Attackers launch coordinated strikes in Afghan capital with bombs, bullets


KABUL (Reuters) – Gunmen set off at least three explosions in the Afghan capital, Kabul, on Wednesday and then battled security forces from buildings they occupied in the latest in a spate of violence to rock the city.

Six wounded were brought into the trauma hospital run by Italian medical aid group Emergency, of whom one was dead on arrival.
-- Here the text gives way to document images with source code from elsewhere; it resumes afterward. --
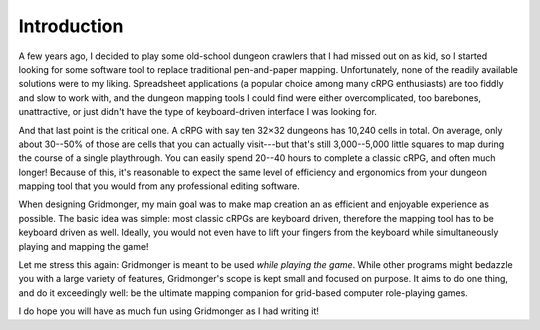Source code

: .. rst-class:: style5 big

************
Introduction
************

A few years ago, I decided to play some old-school dungeon crawlers that I had
missed out on as kid, so I started looking for some software tool to replace
traditional pen-and-paper mapping. Unfortunately, none of the readily
available solutions were to my liking.  Spreadsheet applications (a popular
choice among many cRPG enthusiasts) are too fiddly and slow to work with, and
the dungeon mapping tools I could find were either overcomplicated, too
barebones, unattractive, or just didn't have the type of keyboard-driven
interface I was looking for.

And that last point is the critical one. A cRPG with say ten 32×32 dungeons
has 10,240 cells in total. On average, only about 30--50% of those are cells
that you can actually visit---but that's still 3,000--5,000 little squares to
map during the course of a single playthrough. You can easily spend 20--40
hours to complete a classic cRPG, and often much longer! Because of this, it's
reasonable to expect the same level of efficiency and ergonomics from your
dungeon mapping tool that you would from any professional editing
software.

When designing Gridmonger, my main goal was to make map creation an as
efficient and enjoyable experience as possible. The basic idea was simple:
most classic cRPGs are keyboard driven, therefore the mapping tool has to be
keyboard driven as well. Ideally, you would not even have to lift your fingers
from the keyboard while simultaneously playing and mapping the game!

Let me stress this again: Gridmonger is meant to be used *while playing the
game*. While other programs might bedazzle you with a large variety of
features, Gridmonger's scope is kept small and focused on purpose. It aims to
do one thing, and do it exceedingly well: be the ultimate mapping companion for
grid-based computer role-playing games.

I do hope you will have as much fun using Gridmonger as I had writing it!
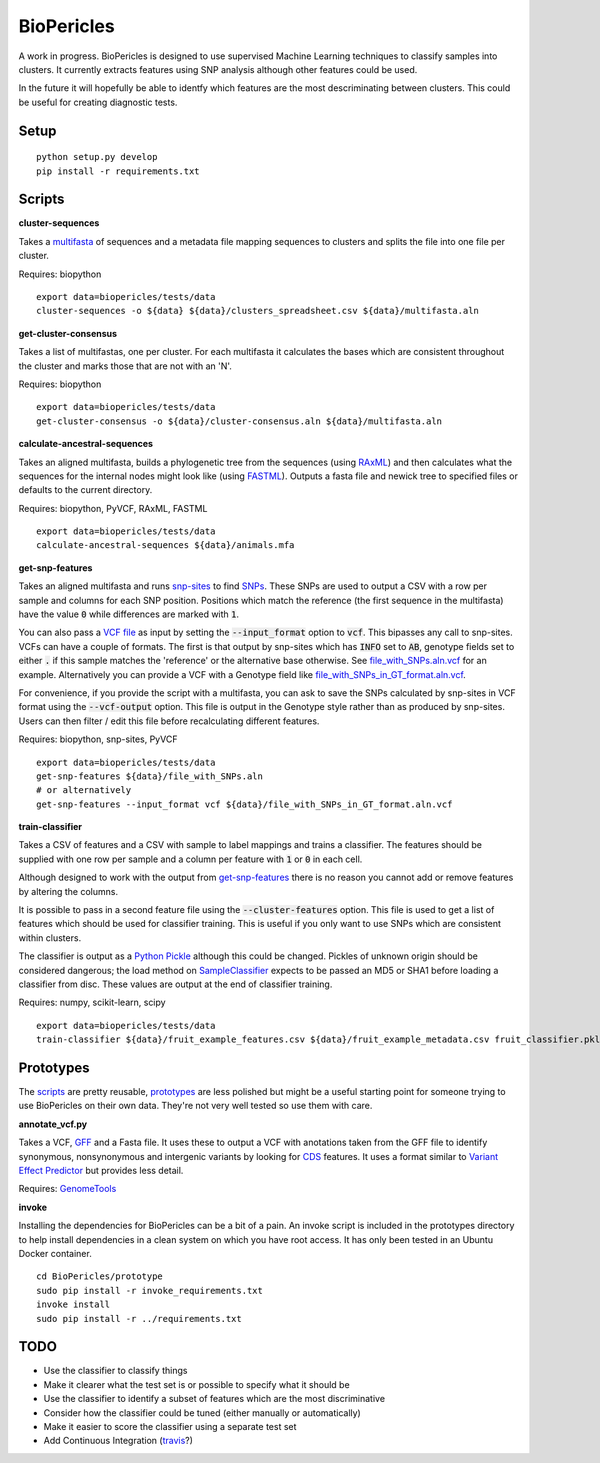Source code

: BioPericles
===========

A work in progress. BioPericles is designed to use supervised Machine Learning
techniques to classify samples into clusters.  It currently extracts features 
using SNP analysis although other features could be used.

In the future it will hopefully be able to identfy which features are the
most descriminating between clusters.  This could be useful for creating
diagnostic tests.

Setup
-----

::

  python setup.py develop
  pip install -r requirements.txt

Scripts
-------

**cluster-sequences**

Takes a `multifasta <http://en.wikipedia.org/wiki/FASTA_format>`_ of sequences
and a metadata file mapping sequences to clusters and splits the file into one
file per cluster.

Requires: biopython

::

  export data=biopericles/tests/data
  cluster-sequences -o ${data} ${data}/clusters_spreadsheet.csv ${data}/multifasta.aln

**get-cluster-consensus**

Takes a list of multifastas, one per cluster.  For each multifasta it
calculates the bases which are consistent throughout the cluster and
marks those that are not with an 'N'.

Requires: biopython

::

  export data=biopericles/tests/data
  get-cluster-consensus -o ${data}/cluster-consensus.aln ${data}/multifasta.aln

**calculate-ancestral-sequences**

Takes an aligned multifasta, builds a phylogenetic tree from the sequences
(using `RAxML <https://github.com/stamatak/standard-RAxML>`_) and then
calculates what the sequences for the internal nodes might look like
(using `FASTML <http://fastml.tau.ac.il/>`_).  Outputs a fasta file and
newick tree to specified files or defaults to the current directory.

Requires: biopython, PyVCF, RAxML, FASTML

::

  export data=biopericles/tests/data
  calculate-ancestral-sequences ${data}/animals.mfa

**get-snp-features**

Takes an aligned multifasta and runs `snp-sites <https://github.com/sanger-pathogens/snp_sites>`_
to find `SNPs <http://en.wikipedia.org/wiki/Single-nucleotide_polymorphism>`_.
These SNPs are used to output a CSV with a row per sample and columns for each
SNP position.  Positions which match the reference (the first sequence in the
multifasta) have the value :code:`0` while differences are marked with :code:`1`.

You can also pass a `VCF file <http://en.wikipedia.org/wiki/Variant_Call_Format>`_
as input by setting the :code:`--input_format` option to
:code:`vcf`.  This bipasses any call to snp-sites.  VCFs can have a couple of
formats.  The first is that output by snp-sites which has :code:`INFO` set to
:code:`AB`, genotype fields set to either :code:`.` if this sample matches the
'reference' or the alternative base otherwise.  See
`file_with_SNPs.aln.vcf <biopericles/tests/data/file_with_SNPs.aln.vcf>`_ for an
example.  Alternatively you can provide a VCF with a Genotype field like
`file_with_SNPs_in_GT_format.aln.vcf <biopericles/tests/data/file_with_SNPs_in_GT_format.aln.vcf>`_.

For convenience, if you provide the script with a multifasta, you can ask to save
the SNPs calculated by snp-sites in VCF format using the :code:`--vcf-output` option.
This file is output in the Genotype style rather than as produced by snp-sites.
Users can then filter / edit this file before recalculating different features.

Requires: biopython, snp-sites, PyVCF

::

  export data=biopericles/tests/data
  get-snp-features ${data}/file_with_SNPs.aln
  # or alternatively
  get-snp-features --input_format vcf ${data}/file_with_SNPs_in_GT_format.aln.vcf

**train-classifier**

Takes a CSV of features and a CSV with sample to label mappings and trains a
classifier.  The features should be supplied with one row per sample and a
column per feature with :code:`1` or :code:`0` in each cell.

Although designed to work with the output from `get-snp-features <scripts/get-snp-features>`_
there is no reason you cannot add or remove features by altering the columns.

It is possible to pass in a second feature file using the :code:`--cluster-features`
option.  This file is used to get a list of features which should be used for
classifier training.  This is useful if you only want to use SNPs which are consistent
within clusters.

The classifier is output as a `Python Pickle <https://docs.python.org/2/library/pickle.html>`_
although this could be changed.  Pickles of unknown origin should be considered
dangerous; the load method on `SampleClassifier <biopericles/SampleClassifier.py>`_
expects to be passed an MD5 or SHA1 before loading a classifier from disc.  These
values are output at the end of classifier training.

Requires: numpy, scikit-learn, scipy

::

  export data=biopericles/tests/data
  train-classifier ${data}/fruit_example_features.csv ${data}/fruit_example_metadata.csv fruit_classifier.pkl

Prototypes
----------

The `scripts <scripts/>`_ are pretty reusable, `prototypes <prototype/>`_ are less polished
but might be a useful starting point for someone trying to use BioPericles on their own
data.  They're not very well tested so use them with care.

**annotate_vcf.py**

Takes a VCF, `GFF <http://en.wikipedia.org/wiki/General_feature_format>`_ and a Fasta file.
It uses these to output a VCF with anotations taken from the GFF file to identify
synonymous, nonsynonymous and intergenic variants by looking for `CDS <http://en.wikipedia.org/wiki/Coding_region>`_
features.  It uses a format similar to `Variant Effect Predictor <http://www.ensembl.org/info/docs/tools/vep/index.html>`_
but provides less detail.

Requires: `GenomeTools <http://genometools.org/>`_

**invoke**

Installing the dependencies for BioPericles can be a bit of a pain.  An invoke script is
included in the prototypes directory to help install dependencies in a clean system on which
you have root access.  It has only been tested in an Ubuntu Docker container.

::

  cd BioPericles/prototype
  sudo pip install -r invoke_requirements.txt
  invoke install
  sudo pip install -r ../requirements.txt

TODO
----

- Use the classifier to classify things
- Make it clearer what the test set is or possible to specify what it should be
- Use the classifier to identify a subset of features which are the most discriminative
- Consider how the classifier could be tuned (either manually or automatically)
- Make it easier to score the classifier using a separate test set
- Add Continuous Integration (`travis <https://travis-ci.org/>`_?)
Health ministry spokesman Wahidullah Majroh said the casualty toll was likely to rise once security forces were able to get a clearer picture of the attack.

As police cordoned off part of the city’s main commercial area, an official from a branch of Afghanistan International Bank reached by telephone said customers were sheltering in the bank premises as gunfire continued in the street outside.

“We can hear the gun shots and we are waiting inside the bank’s safe room until the clashes end,” he said.

Afghanistan’s Western-backed government is fighting an intensifying war with both the Taliban and the Islamic State that has turned much of Kabul into a high security zone of concrete blast walls and razor wire.

But despite repeated government pledges to tighten security, hundreds of people have been killed and wounded in attacks in the city since the beginning of the year and authorities have appeared powerless to stop the bloodshed.

Islamic State claimed responsibility of one of the three blasts on its Amaq new agency but many officials doubt the group, which has its stronghold in a remote eastern border region of Nangarhar province, has the capacity to mount such complex attacks.

A senior Afghan security official said intelligence services believe the Haqqani network, a militant group affiliated to the Taliban which has a long record of urban attacks, was the real organiser of the attack.


The initial blast on Wednesday hit a police station in western Kabul’s Dasht-e-Barchi district, at around midday, said police spokesman Hashmat Stanekzai.

Minutes later, two back-to-back explosions went off in Shar-e Naw, the city’s main business district, near the office of a travel agency that processes visa applications for India.

Najib Danish, spokesman for interior ministry, said gunmen had followed the blasts and fought intense gunbattles with security forces from nearby buildings.

A senior official at the Indian embassy confirmed that one blast took place outside a travel company’s office and many security guards were injured.

The Afghan capital has seen an increase in bombings and other attacks against the security forces and civilians since the Taliban announced the beginning of their spring offensive on April 25.

With preparations for elections now underway across much of the country, more attacks are expected.

Fighting traditionally picks up in Afghanistan as warmer weather melts snow in mountain passes, allowing insurgents to move around more easily and the Taliban have put security forces under heavy pressure in many areas of the country.

Wednesday’s attack comes just over a week after twin blasts in Kabul killed 26 people including nine journalists on April 30.